BEGIN Records provided
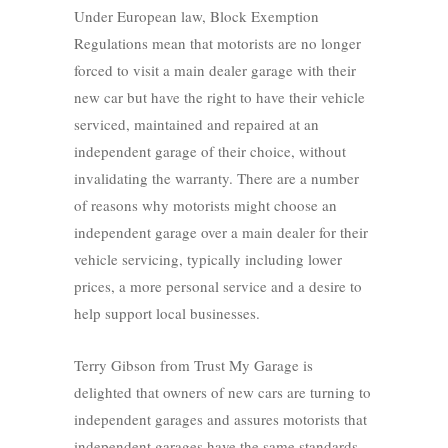
Under European law, Block Exemption
Regulations mean that motorists are no longer
forced to visit a main dealer garage with their
new car but have the right to have their vehicle
serviced, maintained and repaired at an
independent garage of their choice, without
invalidating the warranty. There are a number
of reasons why motorists might choose an
independent garage over a main dealer for their
vehicle servicing, typically including lower
prices, a more personal service and a desire to
help support local businesses.
Terry Gibson from Trust My Garage is
delighted that owners of new cars are turning to
independent garages and assures motorists that
independent garages have the same standards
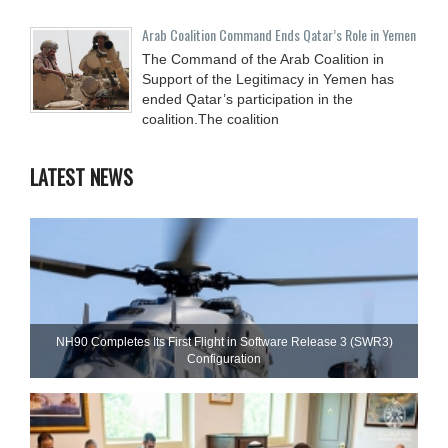
Arab Coalition Command Ends Qatar’s Role in Yemen
The Command of the Arab Coalition in
Support of the Legitimacy in Yemen has
ended Qatar’s participation in the
coalition.The coalition
LATEST NEWS
NH90 Completes Its First Flight in Software Release 3 (SWR3)
Configuration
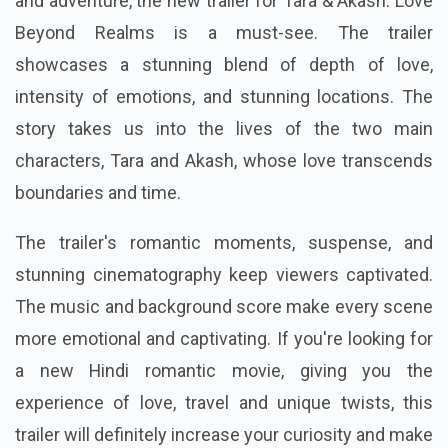
and adventure, the new trailer for Tara & Akash: Love
Beyond Realms is a must-see. The trailer
showcases a stunning blend of depth of love,
intensity of emotions, and stunning locations. The
story takes us into the lives of the two main
characters, Tara and Akash, whose love transcends
boundaries and time.
The trailer's romantic moments, suspense, and
stunning cinematography keep viewers captivated.
The music and background score make every scene
more emotional and captivating. If you're looking for
a new Hindi romantic movie, giving you the
experience of love, travel and unique twists, this
trailer will definitely increase your curiosity and make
END Records provided
* Instructions for the task
How many lines in the entries include the string "have"? Answer with the number alone.

* Response to the task
2